Problem to solve: Extract the lines from the one containing "pose: elev=241.9 azim=14.4" through the end of the records, including both, and reproduce them unchanged.

Raw data:
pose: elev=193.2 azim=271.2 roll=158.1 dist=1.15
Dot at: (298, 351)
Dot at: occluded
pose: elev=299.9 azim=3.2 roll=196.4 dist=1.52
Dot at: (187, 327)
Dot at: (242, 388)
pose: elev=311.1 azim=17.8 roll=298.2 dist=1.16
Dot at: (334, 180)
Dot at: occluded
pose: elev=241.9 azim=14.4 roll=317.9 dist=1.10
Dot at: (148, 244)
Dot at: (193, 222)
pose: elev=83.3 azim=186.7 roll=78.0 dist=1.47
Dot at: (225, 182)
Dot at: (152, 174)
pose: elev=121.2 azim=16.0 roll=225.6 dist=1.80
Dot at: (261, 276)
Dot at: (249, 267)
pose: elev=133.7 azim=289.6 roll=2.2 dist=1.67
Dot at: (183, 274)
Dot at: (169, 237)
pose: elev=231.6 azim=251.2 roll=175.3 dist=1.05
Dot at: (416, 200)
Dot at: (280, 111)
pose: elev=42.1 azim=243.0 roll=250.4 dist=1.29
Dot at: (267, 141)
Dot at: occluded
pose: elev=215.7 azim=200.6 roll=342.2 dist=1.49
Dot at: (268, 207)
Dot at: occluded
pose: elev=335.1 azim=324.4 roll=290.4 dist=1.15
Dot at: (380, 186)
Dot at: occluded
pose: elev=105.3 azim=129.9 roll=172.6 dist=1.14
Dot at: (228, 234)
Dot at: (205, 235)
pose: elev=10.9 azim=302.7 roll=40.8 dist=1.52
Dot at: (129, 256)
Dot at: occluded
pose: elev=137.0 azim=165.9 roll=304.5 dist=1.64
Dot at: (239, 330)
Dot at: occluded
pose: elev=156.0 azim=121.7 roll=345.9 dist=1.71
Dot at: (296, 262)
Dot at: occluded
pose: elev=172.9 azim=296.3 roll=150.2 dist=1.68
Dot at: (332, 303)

Exercise output:
pose: elev=241.9 azim=14.4 roll=317.9 dist=1.10
Dot at: (148, 244)
Dot at: (193, 222)
pose: elev=83.3 azim=186.7 roll=78.0 dist=1.47
Dot at: (225, 182)
Dot at: (152, 174)
pose: elev=121.2 azim=16.0 roll=225.6 dist=1.80
Dot at: (261, 276)
Dot at: (249, 267)
pose: elev=133.7 azim=289.6 roll=2.2 dist=1.67
Dot at: (183, 274)
Dot at: (169, 237)
pose: elev=231.6 azim=251.2 roll=175.3 dist=1.05
Dot at: (416, 200)
Dot at: (280, 111)
pose: elev=42.1 azim=243.0 roll=250.4 dist=1.29
Dot at: (267, 141)
Dot at: occluded
pose: elev=215.7 azim=200.6 roll=342.2 dist=1.49
Dot at: (268, 207)
Dot at: occluded
pose: elev=335.1 azim=324.4 roll=290.4 dist=1.15
Dot at: (380, 186)
Dot at: occluded
pose: elev=105.3 azim=129.9 roll=172.6 dist=1.14
Dot at: (228, 234)
Dot at: (205, 235)
pose: elev=10.9 azim=302.7 roll=40.8 dist=1.52
Dot at: (129, 256)
Dot at: occluded
pose: elev=137.0 azim=165.9 roll=304.5 dist=1.64
Dot at: (239, 330)
Dot at: occluded
pose: elev=156.0 azim=121.7 roll=345.9 dist=1.71
Dot at: (296, 262)
Dot at: occluded
pose: elev=172.9 azim=296.3 roll=150.2 dist=1.68
Dot at: (332, 303)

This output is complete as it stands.